Saat sampai di bandara, mereka belum melihat tanda-tanda kedatangan orang tua mereka. Renita mendapat telepon dari tunangannya, dirinya langsung menjauh dari teman-temannya. Mereka semua melihat dari jauh papa dan mama nya Renata, mereka berlari mendekat. Renata langsung memeluk mamanya erat sambil menangis.

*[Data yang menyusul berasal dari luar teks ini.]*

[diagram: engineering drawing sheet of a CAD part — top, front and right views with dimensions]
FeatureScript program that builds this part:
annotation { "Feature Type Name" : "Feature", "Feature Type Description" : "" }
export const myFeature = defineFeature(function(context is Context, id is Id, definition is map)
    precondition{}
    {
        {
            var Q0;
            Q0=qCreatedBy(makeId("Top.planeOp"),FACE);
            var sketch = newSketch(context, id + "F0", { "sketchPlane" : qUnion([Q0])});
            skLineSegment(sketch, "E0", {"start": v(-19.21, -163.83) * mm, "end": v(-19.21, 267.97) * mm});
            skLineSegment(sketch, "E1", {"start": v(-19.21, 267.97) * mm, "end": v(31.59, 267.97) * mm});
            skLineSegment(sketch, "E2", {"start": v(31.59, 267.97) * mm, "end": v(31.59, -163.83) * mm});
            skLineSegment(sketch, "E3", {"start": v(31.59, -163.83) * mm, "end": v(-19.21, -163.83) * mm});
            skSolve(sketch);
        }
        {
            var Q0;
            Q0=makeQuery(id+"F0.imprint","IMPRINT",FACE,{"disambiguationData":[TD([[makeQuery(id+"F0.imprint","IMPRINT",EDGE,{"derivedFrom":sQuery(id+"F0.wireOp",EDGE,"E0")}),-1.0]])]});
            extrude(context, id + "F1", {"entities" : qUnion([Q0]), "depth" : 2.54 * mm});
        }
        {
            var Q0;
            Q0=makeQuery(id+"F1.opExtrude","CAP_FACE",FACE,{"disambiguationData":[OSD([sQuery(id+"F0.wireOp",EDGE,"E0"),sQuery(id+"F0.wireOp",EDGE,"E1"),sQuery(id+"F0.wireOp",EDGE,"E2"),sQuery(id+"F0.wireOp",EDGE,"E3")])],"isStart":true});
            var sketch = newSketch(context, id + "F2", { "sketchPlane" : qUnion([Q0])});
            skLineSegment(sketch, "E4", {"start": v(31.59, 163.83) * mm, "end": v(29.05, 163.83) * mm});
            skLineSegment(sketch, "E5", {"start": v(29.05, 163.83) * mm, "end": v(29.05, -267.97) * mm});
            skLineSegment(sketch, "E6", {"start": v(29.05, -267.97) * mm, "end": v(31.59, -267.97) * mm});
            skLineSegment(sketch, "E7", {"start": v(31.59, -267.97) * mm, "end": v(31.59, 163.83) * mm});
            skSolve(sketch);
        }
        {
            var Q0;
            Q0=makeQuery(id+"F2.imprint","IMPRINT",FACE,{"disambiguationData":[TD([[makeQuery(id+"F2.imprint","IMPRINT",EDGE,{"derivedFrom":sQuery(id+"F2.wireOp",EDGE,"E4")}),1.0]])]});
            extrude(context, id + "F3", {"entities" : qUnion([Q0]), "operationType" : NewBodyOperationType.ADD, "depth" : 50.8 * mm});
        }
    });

"OMG MA! Renata kangen mama banget!!!" Dirinya memeluk sang mama dengan manjanya, orang tua dan teman-temannya tertawa geli menatap tingkah Renata seperti anak kecil merengek. Sedangkan dirinya langsung mencium pipi ayahnya dengan cepat kemudian mengulurkan telapak tangannya di depan ayahnya sambil terseyum menampilkan giginya. Ayahnya paham namun tak langsung memberikan yang di mau Renata, dirinya langsung membuat gerakan seolah-olah lupa dan tak mengerti. Renata langsung menatap datar kemudian beberapa detik merubah wajahnya menjadi cemberut. Mereka semua tertawa, ayahnya langsung memeluk dirinya dan mengambil seseuatu yang diinginkan oleh Renata kesayangannya tentu. Renata tentu menatap dengan berbinar, barang yang diincar nya itu memang tak cukup unik. Hanya sebuah buku incarannya dari dulu, sebenarnya bisa beli dari online tapi dia tidak mau karena banyak yang tak ori. Dan sekarang ayahnya membawakannya, kemudian dia memeluk sambil mencium pipi ayahnya berulang-ulang.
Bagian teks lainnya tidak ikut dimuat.